(Input records Opens)
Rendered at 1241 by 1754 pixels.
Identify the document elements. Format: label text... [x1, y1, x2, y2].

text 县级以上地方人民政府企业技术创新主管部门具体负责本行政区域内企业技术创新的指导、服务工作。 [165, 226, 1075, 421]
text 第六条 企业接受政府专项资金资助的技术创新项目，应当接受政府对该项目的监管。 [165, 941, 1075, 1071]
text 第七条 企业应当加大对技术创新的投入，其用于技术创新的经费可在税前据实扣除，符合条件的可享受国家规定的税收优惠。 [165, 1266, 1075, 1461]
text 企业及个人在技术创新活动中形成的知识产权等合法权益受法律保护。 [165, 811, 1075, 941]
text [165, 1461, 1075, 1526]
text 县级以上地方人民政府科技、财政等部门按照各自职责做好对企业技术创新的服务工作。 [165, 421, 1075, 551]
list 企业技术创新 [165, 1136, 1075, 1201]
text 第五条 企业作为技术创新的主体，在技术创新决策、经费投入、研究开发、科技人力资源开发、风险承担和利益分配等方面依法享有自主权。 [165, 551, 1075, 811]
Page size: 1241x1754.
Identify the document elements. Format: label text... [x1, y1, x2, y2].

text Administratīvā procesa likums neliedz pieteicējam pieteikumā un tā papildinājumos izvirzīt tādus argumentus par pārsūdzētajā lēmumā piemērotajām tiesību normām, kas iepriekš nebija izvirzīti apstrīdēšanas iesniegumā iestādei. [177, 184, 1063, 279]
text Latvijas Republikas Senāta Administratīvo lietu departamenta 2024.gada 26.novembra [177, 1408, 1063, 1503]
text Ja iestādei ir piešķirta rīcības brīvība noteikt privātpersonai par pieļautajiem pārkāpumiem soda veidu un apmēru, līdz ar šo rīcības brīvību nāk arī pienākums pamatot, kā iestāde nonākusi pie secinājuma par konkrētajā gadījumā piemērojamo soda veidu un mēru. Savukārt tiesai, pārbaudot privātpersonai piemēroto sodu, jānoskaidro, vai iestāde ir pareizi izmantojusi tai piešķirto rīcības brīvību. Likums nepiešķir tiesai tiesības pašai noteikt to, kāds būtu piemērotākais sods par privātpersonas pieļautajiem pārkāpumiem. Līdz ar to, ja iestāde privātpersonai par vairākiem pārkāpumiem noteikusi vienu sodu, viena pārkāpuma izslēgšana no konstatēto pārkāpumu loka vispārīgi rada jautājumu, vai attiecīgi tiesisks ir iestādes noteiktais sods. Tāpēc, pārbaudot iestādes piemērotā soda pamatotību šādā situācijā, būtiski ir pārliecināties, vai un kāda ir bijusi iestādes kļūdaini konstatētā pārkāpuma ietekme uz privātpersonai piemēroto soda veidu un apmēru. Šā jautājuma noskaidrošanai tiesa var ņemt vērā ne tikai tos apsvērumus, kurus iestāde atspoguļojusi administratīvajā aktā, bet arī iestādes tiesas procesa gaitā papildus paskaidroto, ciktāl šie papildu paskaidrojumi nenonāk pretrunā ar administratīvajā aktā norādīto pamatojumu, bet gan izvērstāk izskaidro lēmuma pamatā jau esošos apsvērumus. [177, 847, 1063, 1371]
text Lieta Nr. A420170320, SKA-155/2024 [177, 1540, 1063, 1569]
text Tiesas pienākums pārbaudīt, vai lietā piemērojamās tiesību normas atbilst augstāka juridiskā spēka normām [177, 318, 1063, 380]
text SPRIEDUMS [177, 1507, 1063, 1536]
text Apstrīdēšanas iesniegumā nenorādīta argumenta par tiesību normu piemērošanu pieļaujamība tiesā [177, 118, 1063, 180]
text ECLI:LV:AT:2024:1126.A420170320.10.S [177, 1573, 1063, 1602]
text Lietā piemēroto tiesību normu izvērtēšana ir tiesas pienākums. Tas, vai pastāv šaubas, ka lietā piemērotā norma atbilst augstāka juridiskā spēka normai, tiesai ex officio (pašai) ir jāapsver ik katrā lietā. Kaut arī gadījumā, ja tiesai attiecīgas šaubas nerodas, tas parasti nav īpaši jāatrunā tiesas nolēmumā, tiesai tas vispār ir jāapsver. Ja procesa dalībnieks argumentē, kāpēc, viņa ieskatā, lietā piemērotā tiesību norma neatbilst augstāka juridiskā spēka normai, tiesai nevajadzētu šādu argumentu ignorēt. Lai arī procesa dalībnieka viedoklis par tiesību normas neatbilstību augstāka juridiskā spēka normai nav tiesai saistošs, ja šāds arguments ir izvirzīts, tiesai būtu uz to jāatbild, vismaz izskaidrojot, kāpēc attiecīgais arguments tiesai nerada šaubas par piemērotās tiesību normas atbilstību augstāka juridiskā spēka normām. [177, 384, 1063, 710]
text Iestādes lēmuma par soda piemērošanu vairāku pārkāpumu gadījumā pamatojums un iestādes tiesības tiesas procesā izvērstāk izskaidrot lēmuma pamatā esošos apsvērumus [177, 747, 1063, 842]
(Input records Closes)
- [What is required]: Produce an exact copy of the entries above.

- [Answer for this exercise]:
Rendered at 1241 by 1754 pixels.
Identify the document elements. Format: label text... [x1, y1, x2, y2].

text 县级以上地方人民政府企业技术创新主管部门具体负责本行政区域内企业技术创新的指导、服务工作。 [165, 226, 1075, 421]
text 第六条 企业接受政府专项资金资助的技术创新项目，应当接受政府对该项目的监管。 [165, 941, 1075, 1071]
text 第七条 企业应当加大对技术创新的投入，其用于技术创新的经费可在税前据实扣除，符合条件的可享受国家规定的税收优惠。 [165, 1266, 1075, 1461]
text 企业及个人在技术创新活动中形成的知识产权等合法权益受法律保护。 [165, 811, 1075, 941]
text [165, 1461, 1075, 1526]
text 县级以上地方人民政府科技、财政等部门按照各自职责做好对企业技术创新的服务工作。 [165, 421, 1075, 551]
list 企业技术创新 [165, 1136, 1075, 1201]
text 第五条 企业作为技术创新的主体，在技术创新决策、经费投入、研究开发、科技人力资源开发、风险承担和利益分配等方面依法享有自主权。 [165, 551, 1075, 811]
Page size: 1241x1754.
Identify the document elements. Format: label text... [x1, y1, x2, y2].

text Administratīvā procesa likums neliedz pieteicējam pieteikumā un tā papildinājumos izvirzīt tādus argumentus par pārsūdzētajā lēmumā piemērotajām tiesību normām, kas iepriekš nebija izvirzīti apstrīdēšanas iesniegumā iestādei. [177, 184, 1063, 279]
text Latvijas Republikas Senāta Administratīvo lietu departamenta 2024.gada 26.novembra [177, 1408, 1063, 1503]
text Ja iestādei ir piešķirta rīcības brīvība noteikt privātpersonai par pieļautajiem pārkāpumiem soda veidu un apmēru, līdz ar šo rīcības brīvību nāk arī pienākums pamatot, kā iestāde nonākusi pie secinājuma par konkrētajā gadījumā piemērojamo soda veidu un mēru. Savukārt tiesai, pārbaudot privātpersonai piemēroto sodu, jānoskaidro, vai iestāde ir pareizi izmantojusi tai piešķirto rīcības brīvību. Likums nepiešķir tiesai tiesības pašai noteikt to, kāds būtu piemērotākais sods par privātpersonas pieļautajiem pārkāpumiem. Līdz ar to, ja iestāde privātpersonai par vairākiem pārkāpumiem noteikusi vienu sodu, viena pārkāpuma izslēgšana no konstatēto pārkāpumu loka vispārīgi rada jautājumu, vai attiecīgi tiesisks ir iestādes noteiktais sods. Tāpēc, pārbaudot iestādes piemērotā soda pamatotību šādā situācijā, būtiski ir pārliecināties, vai un kāda ir bijusi iestādes kļūdaini konstatētā pārkāpuma ietekme uz privātpersonai piemēroto soda veidu un apmēru. Šā jautājuma noskaidrošanai tiesa var ņemt vērā ne tikai tos apsvērumus, kurus iestāde atspoguļojusi administratīvajā aktā, bet arī iestādes tiesas procesa gaitā papildus paskaidroto, ciktāl šie papildu paskaidrojumi nenonāk pretrunā ar administratīvajā aktā norādīto pamatojumu, bet gan izvērstāk izskaidro lēmuma pamatā jau esošos apsvērumus. [177, 847, 1063, 1371]
text Lieta Nr. A420170320, SKA-155/2024 [177, 1540, 1063, 1569]
text Tiesas pienākums pārbaudīt, vai lietā piemērojamās tiesību normas atbilst augstāka juridiskā spēka normām [177, 318, 1063, 380]
text SPRIEDUMS [177, 1507, 1063, 1536]
text Apstrīdēšanas iesniegumā nenorādīta argumenta par tiesību normu piemērošanu pieļaujamība tiesā [177, 118, 1063, 180]
text ECLI:LV:AT:2024:1126.A420170320.10.S [177, 1573, 1063, 1602]
text Lietā piemēroto tiesību normu izvērtēšana ir tiesas pienākums. Tas, vai pastāv šaubas, ka lietā piemērotā norma atbilst augstāka juridiskā spēka normai, tiesai ex officio (pašai) ir jāapsver ik katrā lietā. Kaut arī gadījumā, ja tiesai attiecīgas šaubas nerodas, tas parasti nav īpaši jāatrunā tiesas nolēmumā, tiesai tas vispār ir jāapsver. Ja procesa dalībnieks argumentē, kāpēc, viņa ieskatā, lietā piemērotā tiesību norma neatbilst augstāka juridiskā spēka normai, tiesai nevajadzētu šādu argumentu ignorēt. Lai arī procesa dalībnieka viedoklis par tiesību normas neatbilstību augstāka juridiskā spēka normai nav tiesai saistošs, ja šāds arguments ir izvirzīts, tiesai būtu uz to jāatbild, vismaz izskaidrojot, kāpēc attiecīgais arguments tiesai nerada šaubas par piemērotās tiesību normas atbilstību augstāka juridiskā spēka normām. [177, 384, 1063, 710]
text Iestādes lēmuma par soda piemērošanu vairāku pārkāpumu gadījumā pamatojums un iestādes tiesības tiesas procesā izvērstāk izskaidrot lēmuma pamatā esošos apsvērumus [177, 747, 1063, 842]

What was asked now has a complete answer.